▶ [TEXTO DO DOCUMENTO]:
GURU PURINA - O DIA DO MESTRE : O GURU E O DISCÍPULO



GURU PURNIMA - O Dia do Mestre


No Ocidente amorosamente celebramos certos dias para homenagearmos nossos pais. Esses dias são conhecidos como Dia dos Pais e Dia das Mães. Nestes dias, vamos ver nossos pais e os cumprimentamos. Estamos expressando assim nossa gratidão por eles terem sido os instrumentos de nosso nascimento em um templo corporal e por possibilitarem o jogo da alma no altar terreno. A gratidão é o charme da vida que diminui o ego e traz o amor.  No Taittariya Upanishad 1:11:2, declara-se: “-"Ame a mãe como o Divino, ame o pai como o Divino e ame o guru-mentor como o Divino”. O guru-mentor é considerado como mãe e pai ao mesmo tempo, pois ele é o instrumento para o renascimento espiritual da pessoa. A iniciação é o renascimento e a direção e as instruções práticas do guru são o alimento divino de nossa vida espiritual.

Há milhares de anos as pessoas na Índia têm celebrado o “Dia do Mestre” – o Guru Purnima. É um dia dedicado ao divino guru-mentor, que dedicou sua vida à evolução espiritual de seus discípulos-crianças. Neste dia, os discípulos visitam o guru-mentor e oferecem gratidão com amor e devoção por aquilo que lhes foi entregue pela graça do mestre e seus ensinamentos.
 
Este Guru Purnima, o Dia do Mestre, é comemorado no dia da lua cheia do mês de julho.
É o aniversário do grande sábio Maharishi Vyasa, autor do épico Mahabharata, (que inclui o Bhagavad Gita), o Bhagavatam, o Brah-masutras, 18 Puranas, e editor dos Vedas.
 (Para detalhes sobre a vida de Vyasa, vejam por favor “Soul Culture” Vol 7.3, pp. 20-28). No dia da lua cheia há luz tanto de dia como de noite, simbolizando conhecimento ou iluminação. Assim como a luz dispersa a escuridão, assim através do conhecimento a ignorância desaparece. O auto-conhecimento é aquela luz que nos liberta da incerteza da escuridão do sofrimento e da infelicidade na vida.

O Mundaka Upanishad 1:2:12 comanda: “Para adquirir o conhecimento d’aquilo,  deixe-o somente aproximar-se, com o combustível sacrifical na mão, de um guru-mentor que conhece a escritura e que está estabelecido em Brahma”. Aqui são sublinhadas duas qualidades do mentor divino: pessoa com auto-conhecimento e aquele que está sempre imerso na consciência de Deus. 
 
Fogo Oculto 
 
Os rishis da Idade Védica viviam em eremitérios geralmente situados na floresta à margem de um rio ou ao lado de uma montanha, onde há abundância de madeira para o fogo. Assim também o discípulo se aproxima do guru-mentor com a madeira para o fogo sacrifical. O guru-mentor é uma chama ardente queimando com a luz eterna do conhecimento e com o calor do amor. Essa chama pode queimar tudo o que toca, inclusive as tendências negativas. Se o discípulo é como madeira seca para o fogo, livre de todo o ego, rapidamente pegará fogo e será purificado. O estudante repleto de ego é, pelo contrário, como madeira molhada, que só faz fumaça. Na madeira o fogo se esconde, imanifesto.

▶ [TAREFA 1]:
Responda, com base no texto sobre o Guru Purnima:
(a) Em que dia o Guru Purnima é comemorado?
(b) Segundo o Mundaka Upanishad 1:2:12, com o que na mão o discípulo deve aproximar-se do guru-mentor?
(c) A que é comparado o estudante repleto de ego?
O texto e a listagem provêm de fontes distintas.

▶ [DADOS FORNECIDOS]:

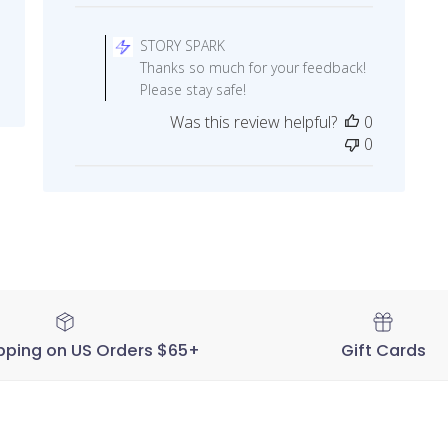
Comments
by
STORY SPARK
Store
Thanks so much for your feedback!
Owner
Please stay safe!
on
Was this review helpful?
0
Review
0
by
STORY
SPARK
on
Thu
Sep
17
2020
pping on US Orders $65+
Gift Cards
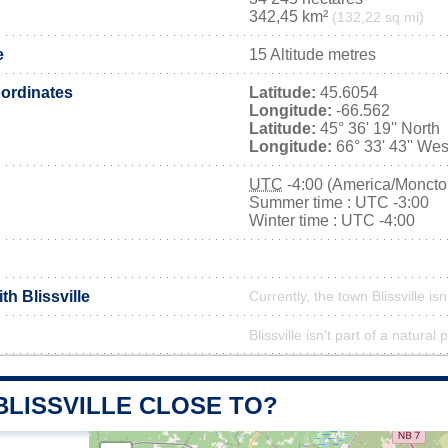
342,45 km²
(132,22 sq mi)
e
15 Altitude metres
ordinates
Latitude:
45.6054
Longitude:
-66.562
Latitude:
45° 36' 19'' North
Longitude:
66° 33' 43'' Wes
UTC
-4:00 (America/Moncto
Summer time : UTC -3:00
Winter time : UTC -4:00
th Blissville
Currently, the town Blissville is
Blissville isn't part of a natural 
BLISSVILLE CLOSE TO?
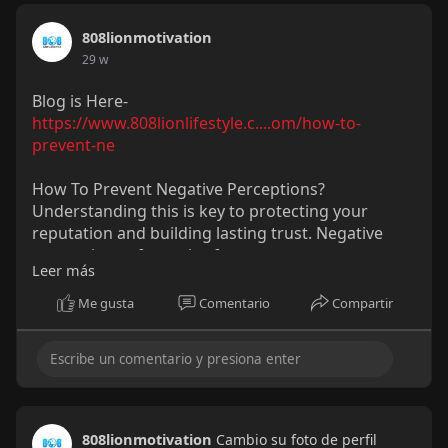
808lionmotivation
29 w
Blog is Here-
https://www.808lionlifestyle.c....om/how-to-
prevent-ne
How To Prevent Negative Perceptions?
Understanding this is key to protecting your
reputation and building lasting trust. Negative
perceptions often arise from poor
Leer más
communication, inconsistency, or lack of
transparency. By setting clear expectations,
Me gusta
Comentario
Compartir
maintaining consistent messaging, and engaging
openly with your audience, you can reduce
misunderstandings before they escalate.
808lionmotivation
Cambio su foto de perfil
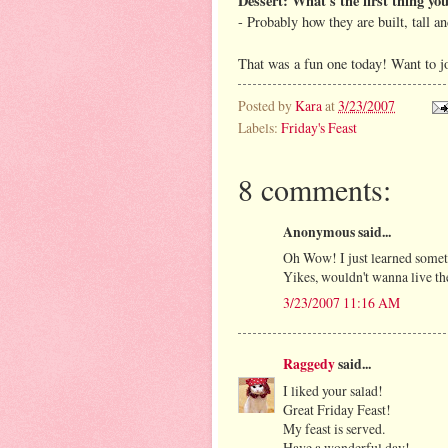
Dessert: What's the first thing yo
- Probably how they are built, tall a
That was a fun one today! Want to j
Posted by
Kara
at
3/23/2007
Labels:
Friday's Feast
8 comments:
Anonymous said...
Oh Wow! I just learned someth
Yikes, wouldn't wanna live th
3/23/2007 11:16 AM
Raggedy
said...
I liked your salad!
Great Friday Feast!
My feast is served.
Have a wonderful day!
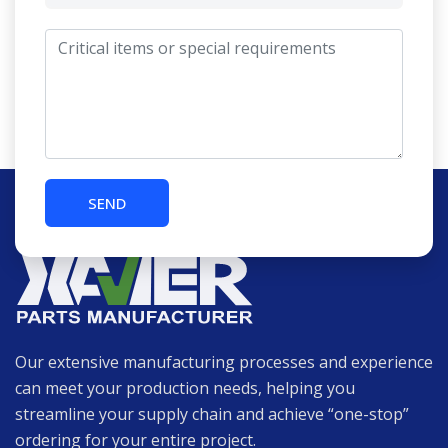
Our extensive manufacturing processes and experience
can meet your production needs, helping you
streamline your supply chain and achieve “one-stop”
ordering for your entire project.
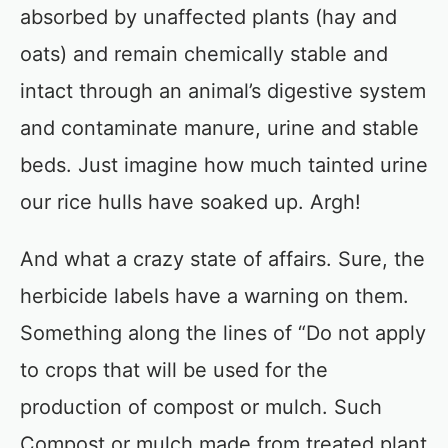
absorbed by unaffected plants (hay and
oats) and remain chemically stable and
intact through an animal’s digestive system
and contaminate manure, urine and stable
beds. Just imagine how much tainted urine
our rice hulls have soaked up. Argh!
And what a crazy state of affairs. Sure, the
herbicide labels have a warning on them.
Something along the lines of “Do not apply
to crops that will be used for the
production of compost or mulch. Such
Compost or mulch made from treated plant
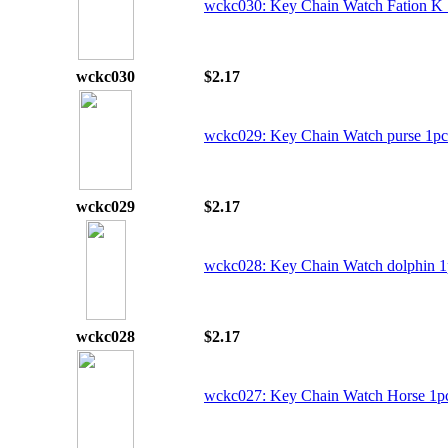
wckc030: Key Chain Watch Fation K
wckc030
$2.17
wckc029: Key Chain Watch purse 1pc
wckc029
$2.17
wckc028: Key Chain Watch dolphin 1
wckc028
$2.17
wckc027: Key Chain Watch Horse 1p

▶ [TAREFA 2]: Edite a listagem no trecho que começa na linha que contém "Our extensive manufacturing" e vai até o fim da listagem, com ambas as extremidades incluídas. Troque "supply chain" por "distribution network", mantenha todo o resto inalterado e devolva somente esse trecho, sem as imagens.

▶ [RESPOSTA 1]:
(a) No dia da lua cheia do mês de julho.
(b) Com o combustível sacrifical.
(c) À madeira molhada, que só faz fumaça.

▶ [RESPOSTA 2]:
Our extensive manufacturing processes and experience
can meet your production needs, helping you
streamline your distribution network and achieve “one-stop”
ordering for your entire project.
absorbed by unaffected plants (hay and
oats) and remain chemically stable and
intact through an animal’s digestive system
and contaminate manure, urine and stable
beds. Just imagine how much tainted urine
our rice hulls have soaked up. Argh!
And what a crazy state of affairs. Sure, the
herbicide labels have a warning on them.
Something along the lines of “Do not apply
to crops that will be used for the
production of compost or mulch. Such
Compost or mulch made from treated plant
wckc030: Key Chain Watch Fation K
wckc030
$2.17
wckc029: Key Chain Watch purse 1pc
wckc029
$2.17
wckc028: Key Chain Watch dolphin 1
wckc028
$2.17
wckc027: Key Chain Watch Horse 1p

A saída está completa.